“Em termos de quantidade de vida, Portugal compara-se, sem nenhum problema, com países tão avançados como os nórdicos, mas quando vemos a qualidade [de vida] dos últimos oito a 10 anos, é um trambolhão desgraçado. Estamos vivos, mas não temos uma vida como gostaríamos de ter”, observou.
A medicina regenerativa é um dos temas em debate na Conferência Astellas que, na quinta-feira, vai juntar especialistas no Pavilhão Rosa Mota, no Porto, e na qual o psiquiatra Júlio Machado Vaz é ‘chairman’ e moderador.

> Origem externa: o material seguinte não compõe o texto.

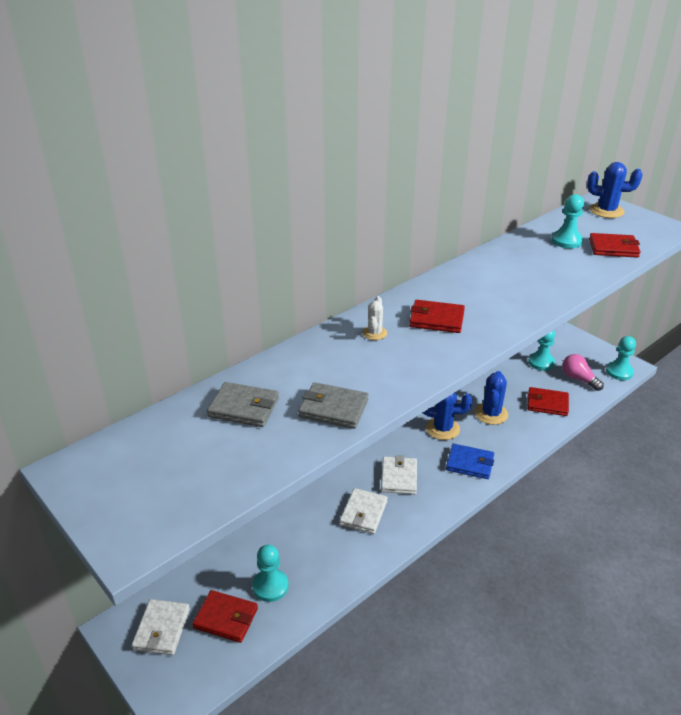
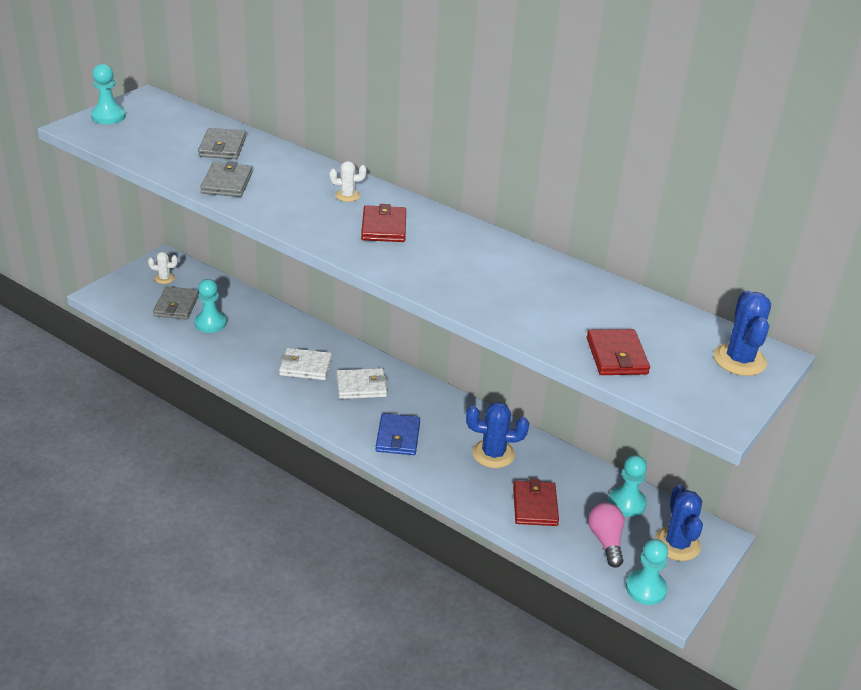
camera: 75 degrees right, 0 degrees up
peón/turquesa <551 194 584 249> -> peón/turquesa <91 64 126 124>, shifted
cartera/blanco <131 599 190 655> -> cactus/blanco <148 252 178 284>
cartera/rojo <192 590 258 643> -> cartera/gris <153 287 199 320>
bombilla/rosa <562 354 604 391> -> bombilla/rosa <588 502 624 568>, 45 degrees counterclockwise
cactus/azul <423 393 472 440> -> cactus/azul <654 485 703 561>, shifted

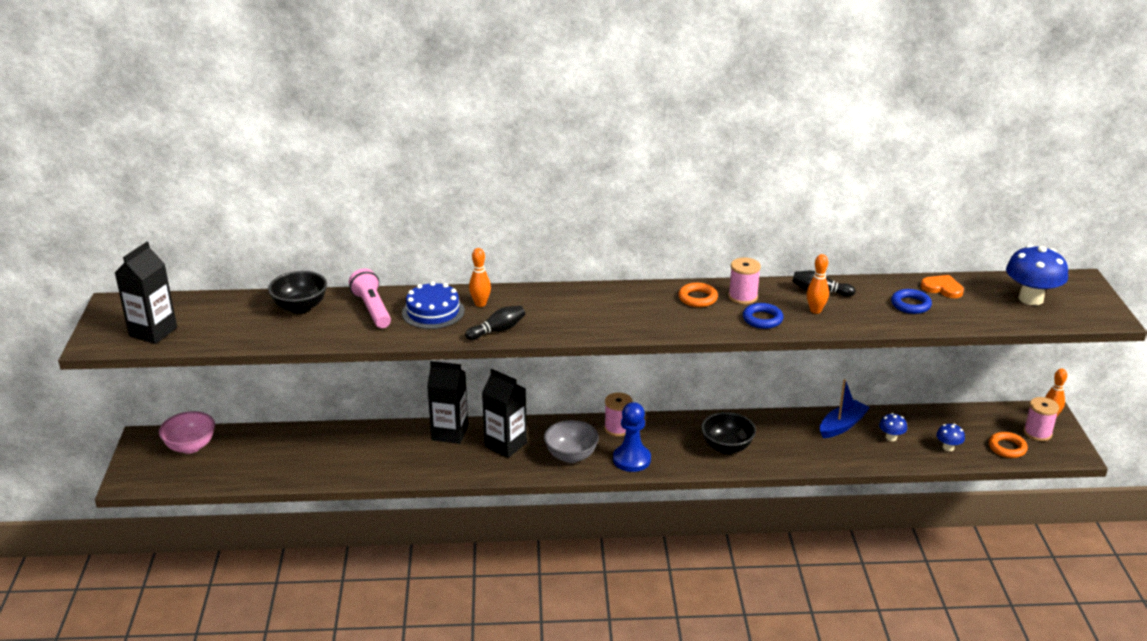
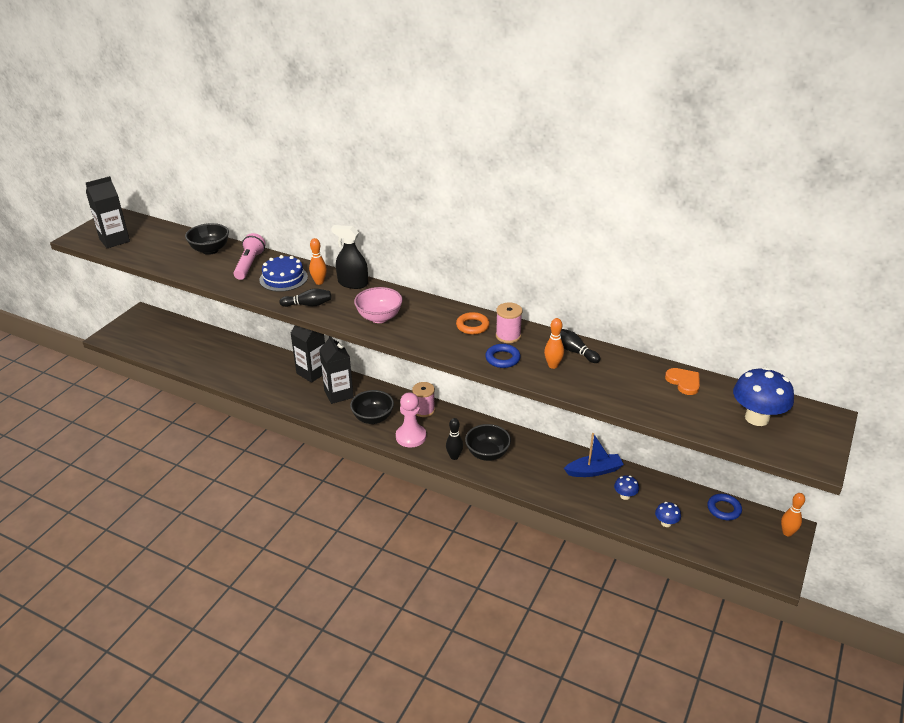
camera: 30 degrees right, 5 degrees up
none -> pulverizador/negro <331 225 368 289>
cuenco/gris <544 420 599 463> -> cuenco/negro <350 390 394 424>
cuenco/rosa <159 411 215 454> -> cuenco/rosa <354 287 403 323>, shifted
peón/azul <613 402 651 472> -> peón/rosa <396 392 426 448>
none -> bolo/negro <446 418 463 460>
anillo/azul <891 289 932 314> -> anillo/azul <707 494 742 520>, shifted
anillo/naranja <989 432 1028 458> -> none
carrete/rosa <1024 397 1059 441> -> none

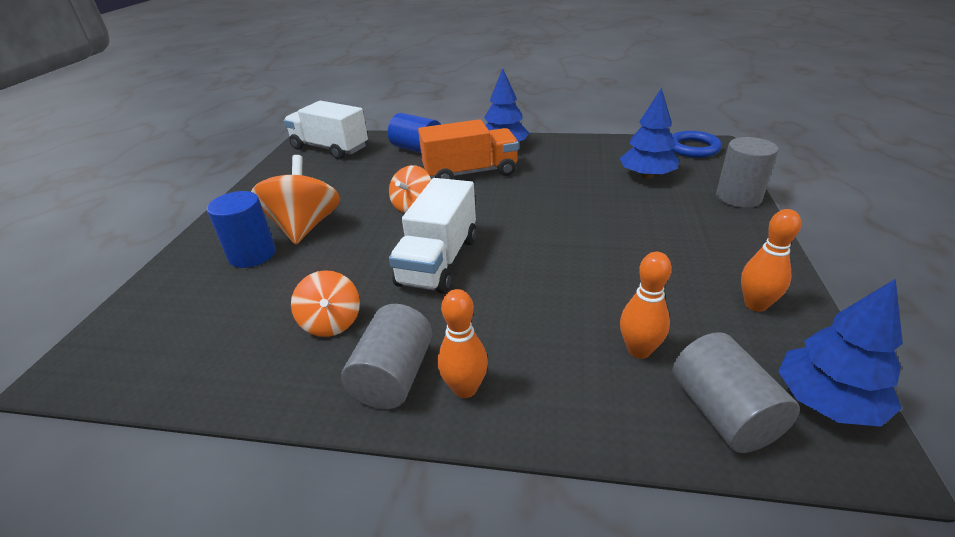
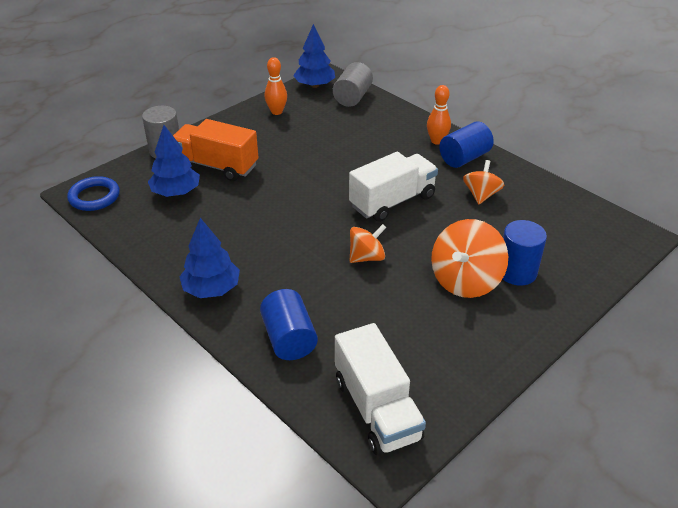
camera: 145 degrees left, 5 degrees up
camión/naranja <418 119 519 180> -> camión/naranja <173 119 259 181>, shifted
cilindro/gris <341 304 432 409> -> cilindro/azul <439 121 494 168>
bolo/naranja <620 252 672 359> -> none

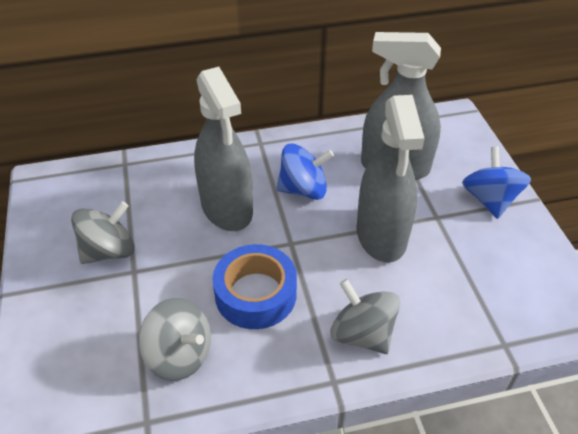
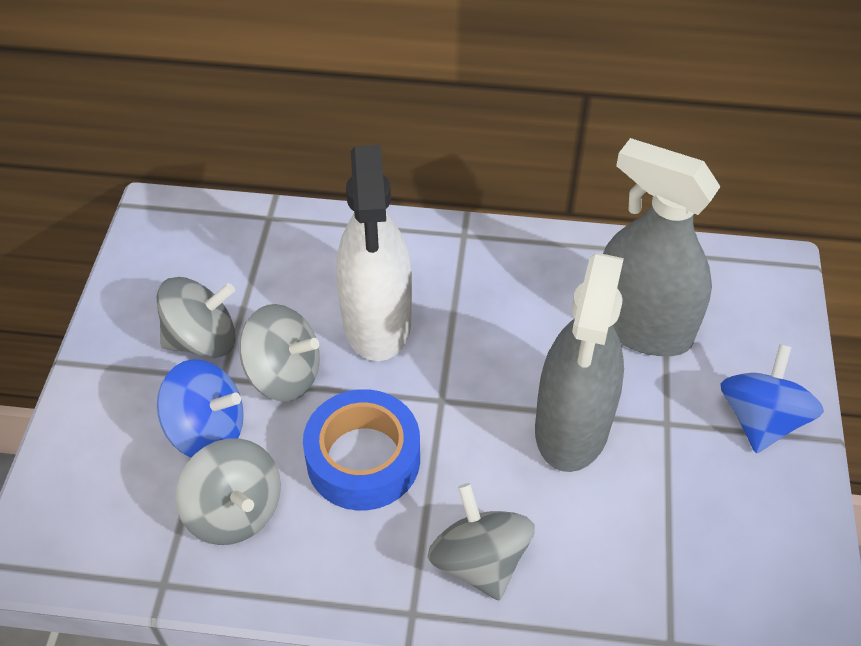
camera: 20 degrees right, 5 degrees up
peonza/azul <276 143 334 200> -> peonza/azul <157 359 244 458>, shifted
none -> peonza/gris <239 304 320 402>
pulverizador/gris <194 67 253 231> -> pulverizador/blanco <336 145 412 361>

Numa altura em que a esperança de vida em Portugal aumentou para 81,06 anos, de acordo com dados divulgados pelo Instituto Nacional de Estatística (INE), o especialista salientou que as inflamações, traumas e dificuldades de cicatrização são problemas que surgem “numa sociedade cada vez mais envelhecida” e para os quais a medicina regenerativa pode ser “uma extraordinária ajuda”, ao fazer com que o corpo “rejuvenesça e seja capaz de aguentar melhor o embate de complicações habituais”.
“A minha geração e gerações depois da minha foram formadas sobretudo para curar, há uma doença, faz-se o diagnóstico, encontra-se o tratamento e a doença desaparece, mas com o envelhecimento da população, nós o que temos cada vez mais é pessoas que têm de ser cuidadas porque aquele reumatismo não vai desaparecer”, salientou.
De acordo com o clínico, há “muita esperança” que esta especialidade possa contribuir para duas questões, nomeadamente, na regeneração de células pancreáticas para a resolução da diabetes, sobretudo, a diabetes tipo 2, mas também ao nível dos transplantes de órgãos.
“Não há órgãos suficientes, há pessoas que morrem em lista de espera, através da medicina regenerativa, um dia esse problema poderá ser resolvido, até a dois níveis, não só a escassez de órgãos, mas também todos os problemas de rejeição imunitária”, afirmou.
Considerando que o conhecimento das potencialidades da medicina regenerativa “ainda não é o desejável”, tanto ao nível da sociedade em geral, como de algumas classes de profissionais de saúde, Júlio Machado Vaz afirmou que “há ainda um longo caminho a percorrer”.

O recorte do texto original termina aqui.